Cabaret Balkan, for instance, calls itself a French-Greek-Macedonian-Turkish-Yugoslav co-production with support from the Council of Europe and the participation of, among others, the Ministry of Culture of Serbia. In the old days, the Oscar Foreign Language Film qualifying committee would likely have called this simply a Yugoslavian film -- but Yugoslavia ain't what it used to be.
It's not merely an issue of academic interest. Given the decade of war and divisiveness that has plagued the former Yugoslavia, its cinema, once wide-ranging and inventive, has, not surprisingly, become overwhelmed with political and ethnic themes. One might expect the area's filmmakers to be mounting defenses of one side or another, but, in fact, most of the current generation of directors grew up in a united Yugoslavia and think of themselves simply as Yugoslavian. Say what you will about Tito, he managed to enforce an amazing degree of harmony in a region with centuries of well-entrenched grudges.
With the death of communism, the former Yugoslavia exploded like a powder keg. Not coincidentally, The Powder Keg was the original title of this new film from Goran Paskaljevic (Tango Argentina, Someone Else's America). (The title of the movie, which won the International Critics' Prize at the Venice Film Festival, was changed to avoid confusion with an upcoming Kevin Costner vehicle.)
The title change is a welcome one; Cabaret Balkan better captures the tone of Paskaljevic's film. While it may be an allegory about ethnic grudges, its tone is far lighter than that would suggest. (The squeamish should be aware, however, that there are a few sadistic and violent sequences.) The very first images, which set a somewhat playful tone, are of a heavily made-up emcee (Nikola Ristanovski) at Belgrade's Cabaret Balkan nightclub, introducing the film à la Joel Grey in Cabaret.
We quickly switch to a taxi driver (Nebojsa Glogovac) chatting up Michael (Miki Manojlovic, an actor with eyebrows like giant black caterpillars), a world-weary fare who has just returned from America. Michael is clearly being established as the protagonist. Or so we think.
When the taxi crosses paths with another car driven by a young man named Alex (Marko Urosevic), the camera takes off to follow the latter. And when Alex causes an accident, the camera switches its attention to his victim (Bogdan Diklic), whom we stay with only briefly before picking up on his friend (Dragan Nikolic) and then the friend's sparring partner (Lazar Ristovski).
By this point, it's become apparent that Paskaljevic is using the narrative structure of later Buñuel films such as The Phantom of Liberty, tying together a series of half-resolved sketches through the characters' chance encounters. But about a half hour in, just when we've given up hope of ever seeing Michael again, the camera happens upon him. In fact, Paskaljevic is working closer to the vein of Robert Altman in Nashville, building a portrait of a diverse community and emphasizing the tangle of connections that define that group (whether its members acknowledge it or not).

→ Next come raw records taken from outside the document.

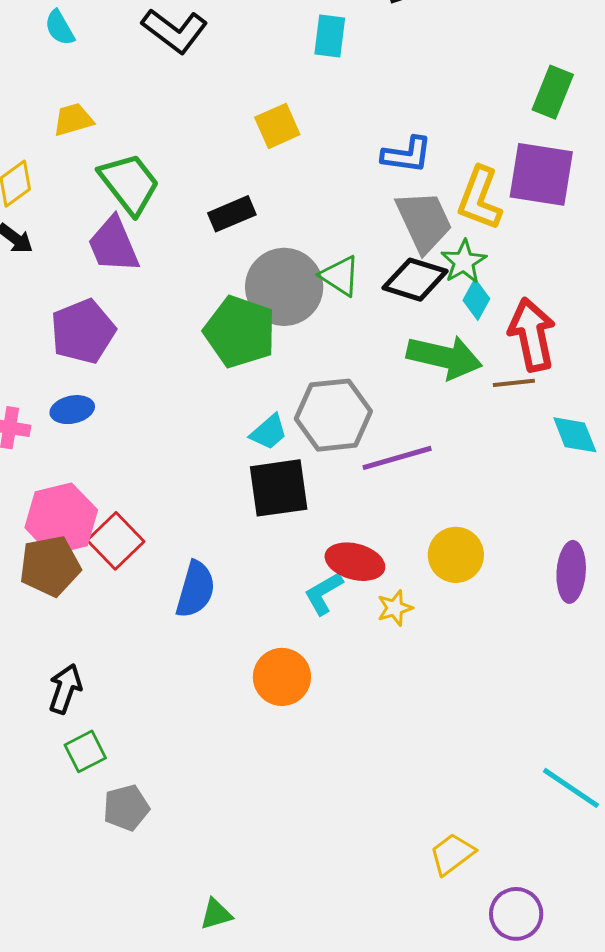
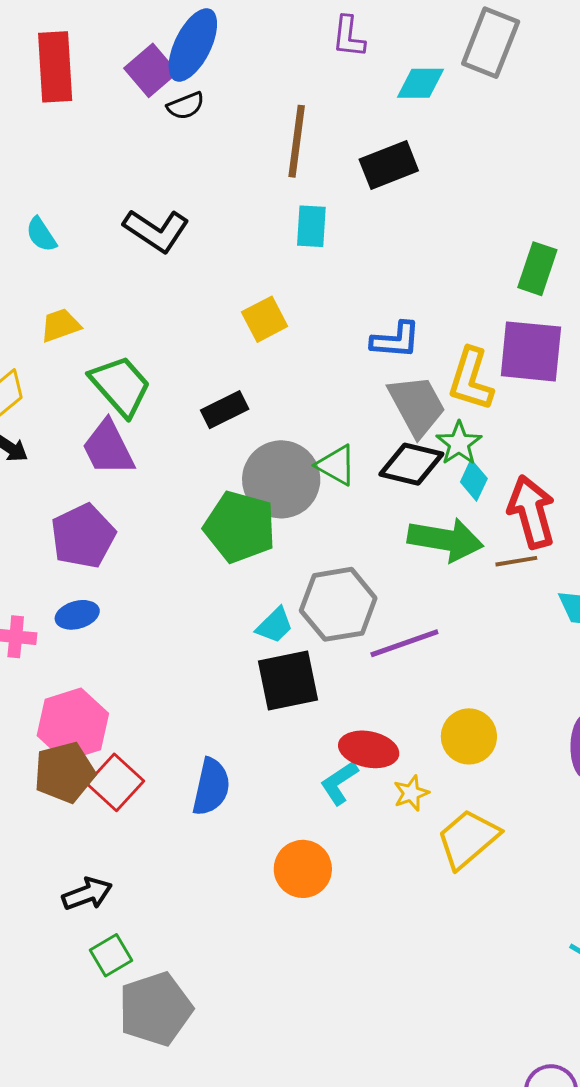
red square: (116, 541) -> (115, 782), moved
black arrow: (65, 689) -> (87, 894), turned 54
gray pentagon: (126, 808) -> (155, 1009), size x1.6
yellow trapezoid: (452, 854) -> (468, 839), moved, size x1.4

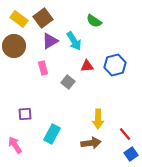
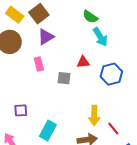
cyan arrow: (74, 41) -> (100, 37), moved
blue hexagon: (115, 65) -> (111, 74), moved
gray square: (68, 82) -> (64, 78), turned -32
red line: (125, 134) -> (113, 129), moved

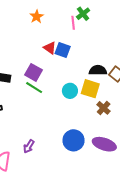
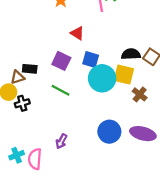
blue square: (63, 50) -> (91, 60), moved
green line: (34, 88) -> (61, 90), moved
cyan circle: (70, 91) -> (102, 78), size x1.6

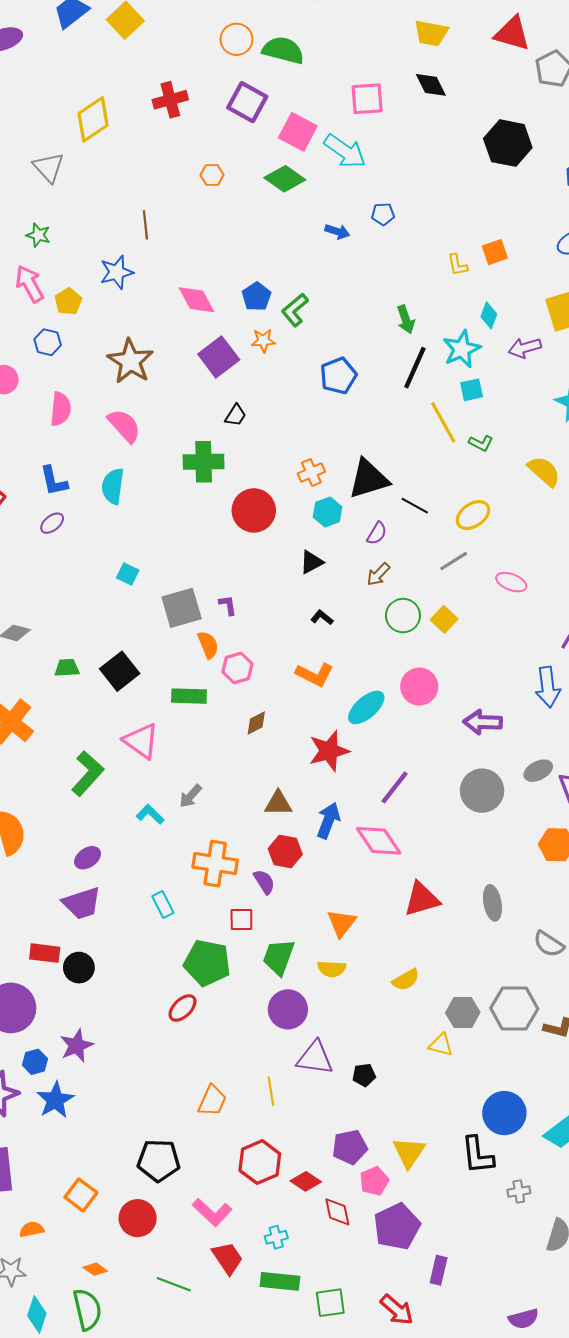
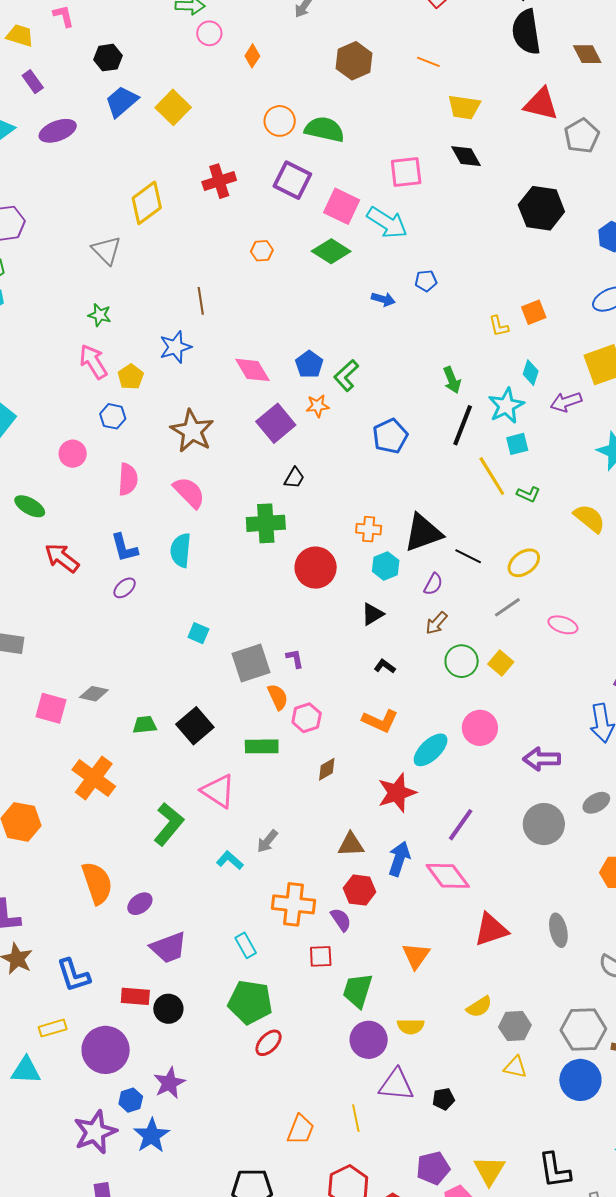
orange cross: (311, 473) -> (369, 529), turned 30
purple ellipse: (88, 858) -> (140, 904), moved
green pentagon: (207, 963) -> (250, 1002), moved
yellow semicircle: (332, 969) -> (411, 1026), moved
gray hexagon: (463, 1012) -> (515, 1026), moved
blue circle: (504, 1113) -> (580, 1080), moved

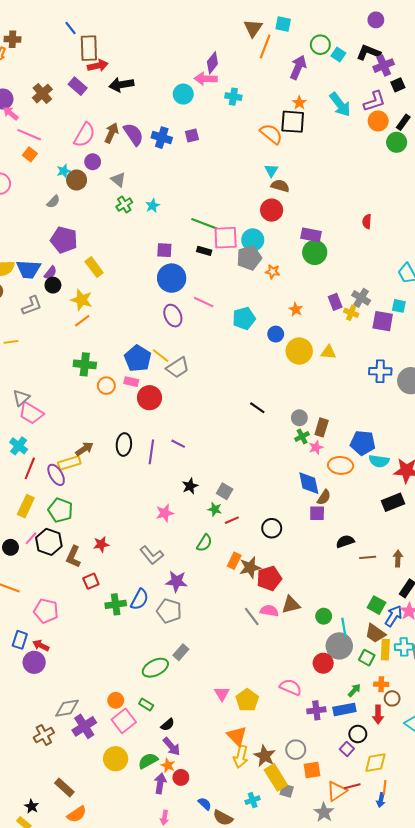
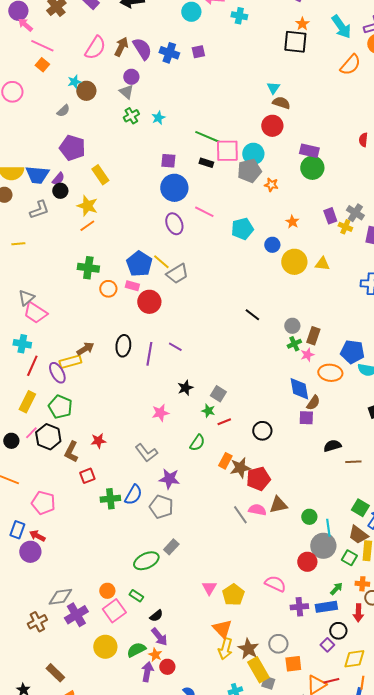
orange semicircle: (271, 134) -> (350, 65), moved, turned 90
purple circle: (93, 162) -> (131, 77), moved
cyan cross: (19, 446) -> (22, 344), turned -30

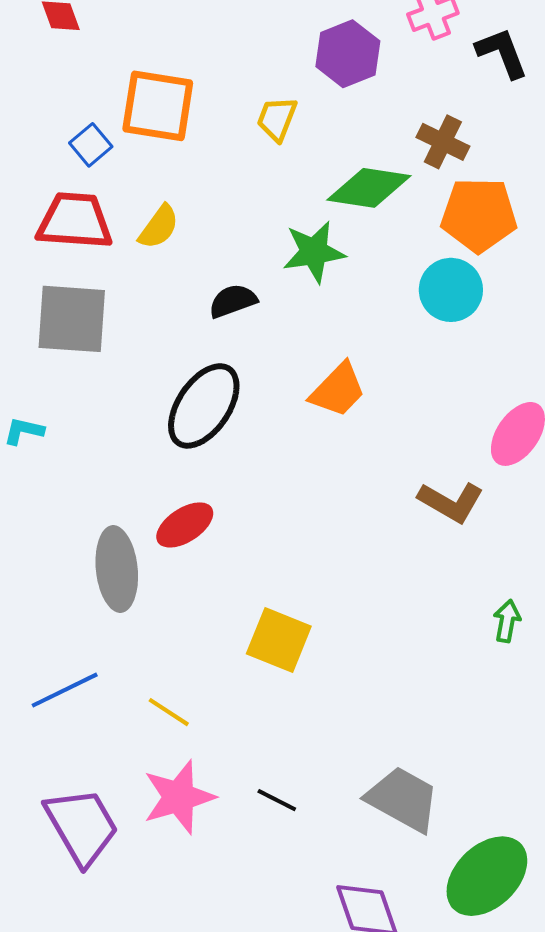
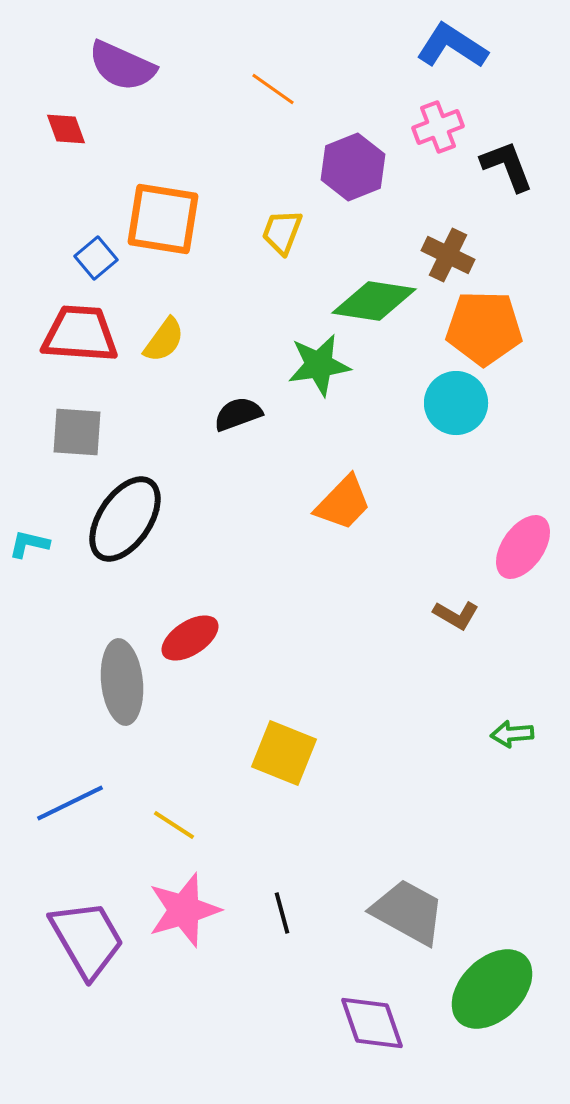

The cast list specifies some of the characters as Bosnian Serbs, and a Central European audience presumably can immediately identify them as such by their speech. Few Americans will be able to, but that seems to be exactly the point: The various sides in all the bickering and confrontation in Cabaret Balkan could be reversed and it wouldn't make much difference. Paskaljevic is describing a world of people who suddenly find themselves at liberty to deal with long-unsettled scores.
In some ways, the tone and themes of Cabaret Balkan recall Underground, the 1997 release from well-known Yugoslavian filmmaker Emir Kustirica (When Father Was Away on Business, Time of the Gypsies, Arizona Dreams) -- not the least being that their casts are nearly identical. (Kustirica's latest, Black Cat, White Cat, opens in a few weeks.) But for all its fractured storytelling, Paskaljevic's film is tidier, more controlled. Its outlook is even more pessimistic.
Paskaljevic cites his characters' humor and humanity as a sign of hope, but it seems more a sign of wishful thinking. As entertaining as the movie is, only a few of its stories turn out well. More than anything, the film's world seems a bottomless pit of deeply held resentments from which there will be no end until only one person is left standing.